Manufacture of Green-Composite Sandwich Structures with Basalt Fiber and Bioepoxy Resin

1Instituto de Ciencia y Tecnología de Materiales, Universidad Nacional de Mar del Plata, Av. J.B. Justo 4302, B7608FDQ Mar del Plata, Argentina
2Universidad Politécnica de Valencia, Camino Vera s/n, 46022 Valencia, Spain
3Universitat Jaume I, Avenida de Vicent Sos Baynat, 12071 Castellón, Spain

Received 8 March 2013; Accepted 7 May 2013

Academic Editor: Belal F. Yousif

Copyright © 2013 J. P. Torres et al. This is an open access article distributed under the Creative Commons Attribution License, which permits unrestricted use, distribution, and reproduction in any medium, provided the original work is properly cited.


Nowadays, there is a growing interest for the use and development of materials synthesized from renewable sources in the polymer composites manufacturing industry; this applies for both matrix and reinforcement components. In the present research, a novel basalt fibre reinforced (BFR) bioepoxy green composite is proposed as an environmentally friendly alternative to traditional petroleum-derived composites. In addition, this material system was combined with cork as core material for the fabrication of fibre composite sandwich structures. Mechanical properties of both skin and core materials were assessed through flexural and tensile tests. Finite element (FEM) simulations for the mechanical stress analysis of the sandwich material were carried out, and a maximum allowable shear stress for material failure under bending loads was established.
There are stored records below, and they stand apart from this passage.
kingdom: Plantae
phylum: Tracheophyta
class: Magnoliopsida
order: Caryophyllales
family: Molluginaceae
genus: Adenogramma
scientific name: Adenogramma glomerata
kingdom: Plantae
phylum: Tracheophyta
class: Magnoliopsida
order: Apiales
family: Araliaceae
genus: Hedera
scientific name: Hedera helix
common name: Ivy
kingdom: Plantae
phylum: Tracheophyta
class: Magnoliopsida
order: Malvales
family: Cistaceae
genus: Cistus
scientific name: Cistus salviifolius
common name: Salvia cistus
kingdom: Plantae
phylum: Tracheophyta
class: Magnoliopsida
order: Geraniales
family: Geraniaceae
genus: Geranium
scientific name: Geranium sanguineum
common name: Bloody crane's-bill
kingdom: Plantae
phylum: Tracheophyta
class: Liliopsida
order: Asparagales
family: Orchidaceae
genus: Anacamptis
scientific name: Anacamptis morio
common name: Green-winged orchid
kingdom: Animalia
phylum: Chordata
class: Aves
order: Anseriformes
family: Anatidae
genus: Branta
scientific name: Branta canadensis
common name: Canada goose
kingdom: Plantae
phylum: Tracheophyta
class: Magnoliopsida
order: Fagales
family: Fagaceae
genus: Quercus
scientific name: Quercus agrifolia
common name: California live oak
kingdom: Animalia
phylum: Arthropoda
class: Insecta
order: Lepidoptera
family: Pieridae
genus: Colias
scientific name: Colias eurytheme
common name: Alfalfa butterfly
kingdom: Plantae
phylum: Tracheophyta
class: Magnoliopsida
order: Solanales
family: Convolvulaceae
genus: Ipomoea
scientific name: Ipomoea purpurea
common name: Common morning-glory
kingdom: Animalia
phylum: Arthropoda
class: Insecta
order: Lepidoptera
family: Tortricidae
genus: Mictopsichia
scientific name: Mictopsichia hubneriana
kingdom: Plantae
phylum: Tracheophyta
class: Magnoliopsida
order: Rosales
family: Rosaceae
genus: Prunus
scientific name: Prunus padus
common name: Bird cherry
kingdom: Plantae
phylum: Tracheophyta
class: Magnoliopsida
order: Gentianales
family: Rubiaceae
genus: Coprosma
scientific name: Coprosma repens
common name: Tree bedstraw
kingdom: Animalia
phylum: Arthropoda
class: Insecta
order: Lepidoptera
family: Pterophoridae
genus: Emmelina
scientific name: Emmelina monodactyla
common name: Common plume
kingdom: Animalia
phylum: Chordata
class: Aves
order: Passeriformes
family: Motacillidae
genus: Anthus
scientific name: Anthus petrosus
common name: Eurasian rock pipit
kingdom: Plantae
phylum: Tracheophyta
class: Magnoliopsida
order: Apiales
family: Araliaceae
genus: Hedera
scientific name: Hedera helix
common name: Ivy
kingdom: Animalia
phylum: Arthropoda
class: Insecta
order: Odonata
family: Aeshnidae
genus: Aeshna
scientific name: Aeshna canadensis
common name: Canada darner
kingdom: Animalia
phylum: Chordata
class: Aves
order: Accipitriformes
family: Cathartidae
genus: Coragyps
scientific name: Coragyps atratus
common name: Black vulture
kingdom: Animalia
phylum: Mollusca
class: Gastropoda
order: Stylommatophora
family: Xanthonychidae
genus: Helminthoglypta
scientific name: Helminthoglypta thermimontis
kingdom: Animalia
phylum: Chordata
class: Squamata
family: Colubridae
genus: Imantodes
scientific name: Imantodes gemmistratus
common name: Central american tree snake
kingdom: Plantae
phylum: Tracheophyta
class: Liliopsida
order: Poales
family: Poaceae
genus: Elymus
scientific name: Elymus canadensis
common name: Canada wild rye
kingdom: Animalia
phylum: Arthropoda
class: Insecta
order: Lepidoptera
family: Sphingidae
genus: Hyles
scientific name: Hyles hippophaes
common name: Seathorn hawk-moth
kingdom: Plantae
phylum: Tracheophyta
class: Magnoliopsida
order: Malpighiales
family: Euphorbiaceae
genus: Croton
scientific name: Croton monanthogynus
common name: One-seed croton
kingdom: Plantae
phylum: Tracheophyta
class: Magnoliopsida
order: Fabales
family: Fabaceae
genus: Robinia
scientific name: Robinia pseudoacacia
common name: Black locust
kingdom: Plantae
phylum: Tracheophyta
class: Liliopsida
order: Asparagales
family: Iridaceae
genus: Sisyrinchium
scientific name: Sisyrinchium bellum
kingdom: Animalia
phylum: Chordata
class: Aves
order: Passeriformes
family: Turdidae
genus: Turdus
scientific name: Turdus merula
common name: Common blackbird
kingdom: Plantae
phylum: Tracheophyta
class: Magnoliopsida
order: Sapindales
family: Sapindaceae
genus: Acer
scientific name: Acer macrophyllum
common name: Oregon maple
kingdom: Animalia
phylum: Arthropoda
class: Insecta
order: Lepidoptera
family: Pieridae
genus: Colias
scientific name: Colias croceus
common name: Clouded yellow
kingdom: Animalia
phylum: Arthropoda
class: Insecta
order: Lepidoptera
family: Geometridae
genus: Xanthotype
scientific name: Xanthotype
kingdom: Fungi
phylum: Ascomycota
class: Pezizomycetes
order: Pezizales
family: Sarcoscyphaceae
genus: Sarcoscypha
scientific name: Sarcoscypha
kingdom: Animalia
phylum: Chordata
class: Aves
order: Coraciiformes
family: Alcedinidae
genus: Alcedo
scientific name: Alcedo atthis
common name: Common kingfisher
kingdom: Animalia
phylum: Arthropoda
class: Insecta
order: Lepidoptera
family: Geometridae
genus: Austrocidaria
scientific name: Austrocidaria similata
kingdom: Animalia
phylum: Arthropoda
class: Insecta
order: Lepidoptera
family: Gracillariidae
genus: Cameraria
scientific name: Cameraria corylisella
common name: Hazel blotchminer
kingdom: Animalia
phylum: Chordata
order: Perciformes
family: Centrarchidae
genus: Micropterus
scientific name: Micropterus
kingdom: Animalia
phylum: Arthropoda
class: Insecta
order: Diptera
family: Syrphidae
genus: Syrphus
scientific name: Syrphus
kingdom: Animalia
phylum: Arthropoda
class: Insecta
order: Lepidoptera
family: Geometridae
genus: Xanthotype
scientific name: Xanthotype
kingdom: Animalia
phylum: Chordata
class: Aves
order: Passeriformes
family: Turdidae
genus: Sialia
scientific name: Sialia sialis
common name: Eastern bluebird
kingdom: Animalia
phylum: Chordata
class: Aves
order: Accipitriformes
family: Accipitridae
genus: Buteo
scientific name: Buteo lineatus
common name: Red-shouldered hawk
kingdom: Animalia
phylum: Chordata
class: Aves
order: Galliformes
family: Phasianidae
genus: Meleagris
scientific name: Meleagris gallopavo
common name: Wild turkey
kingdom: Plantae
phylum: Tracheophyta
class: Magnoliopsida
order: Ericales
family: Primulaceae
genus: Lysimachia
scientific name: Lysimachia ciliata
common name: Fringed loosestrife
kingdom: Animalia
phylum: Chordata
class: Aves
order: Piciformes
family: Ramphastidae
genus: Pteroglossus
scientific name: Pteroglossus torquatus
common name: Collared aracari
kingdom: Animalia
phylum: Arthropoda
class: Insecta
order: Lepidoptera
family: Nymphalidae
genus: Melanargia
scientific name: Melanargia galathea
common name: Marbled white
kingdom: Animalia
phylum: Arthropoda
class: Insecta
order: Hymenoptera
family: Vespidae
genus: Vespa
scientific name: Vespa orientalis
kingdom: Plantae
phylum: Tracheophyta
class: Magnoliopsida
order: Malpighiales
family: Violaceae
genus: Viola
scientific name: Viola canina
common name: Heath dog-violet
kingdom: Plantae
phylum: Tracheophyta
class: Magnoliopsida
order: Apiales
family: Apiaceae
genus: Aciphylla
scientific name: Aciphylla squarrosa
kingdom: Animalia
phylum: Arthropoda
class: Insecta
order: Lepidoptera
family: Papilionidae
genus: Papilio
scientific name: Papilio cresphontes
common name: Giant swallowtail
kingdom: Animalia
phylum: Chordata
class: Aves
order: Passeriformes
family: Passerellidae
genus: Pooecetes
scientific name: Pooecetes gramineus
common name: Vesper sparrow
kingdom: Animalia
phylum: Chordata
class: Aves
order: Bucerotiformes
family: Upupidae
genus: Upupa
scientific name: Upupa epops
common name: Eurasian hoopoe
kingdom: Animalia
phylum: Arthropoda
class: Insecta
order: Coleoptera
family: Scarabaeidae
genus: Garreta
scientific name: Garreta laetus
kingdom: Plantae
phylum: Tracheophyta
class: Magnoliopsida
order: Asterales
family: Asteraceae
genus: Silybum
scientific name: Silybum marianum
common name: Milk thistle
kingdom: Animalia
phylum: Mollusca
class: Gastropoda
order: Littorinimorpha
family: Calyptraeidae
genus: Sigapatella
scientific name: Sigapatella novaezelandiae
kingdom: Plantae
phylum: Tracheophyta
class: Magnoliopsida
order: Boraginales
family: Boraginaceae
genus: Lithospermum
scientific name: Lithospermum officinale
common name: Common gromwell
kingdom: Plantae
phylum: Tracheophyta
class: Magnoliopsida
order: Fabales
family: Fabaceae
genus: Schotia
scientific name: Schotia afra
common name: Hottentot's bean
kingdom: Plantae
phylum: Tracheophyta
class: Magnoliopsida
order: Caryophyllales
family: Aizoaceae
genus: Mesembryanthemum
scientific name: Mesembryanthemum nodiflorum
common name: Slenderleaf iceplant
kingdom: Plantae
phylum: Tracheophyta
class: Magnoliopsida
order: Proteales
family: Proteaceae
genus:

Permeability measurements of the basalt fabrics were carried out in order to perform numerical simulations of liquid composite moulding (LCM) processes on the PAM-RTM software. The proposed green-composite sandwich material was used for the fabrication of a longboard as a case study for a sports equipment application. Numerical simulations of the mould filling stage allowed the determination of an optimal mould filling strategy. Finally, the load-bearing capacity of the board was studied by means of FEM simulations, and the presented design proved to be acceptable for service.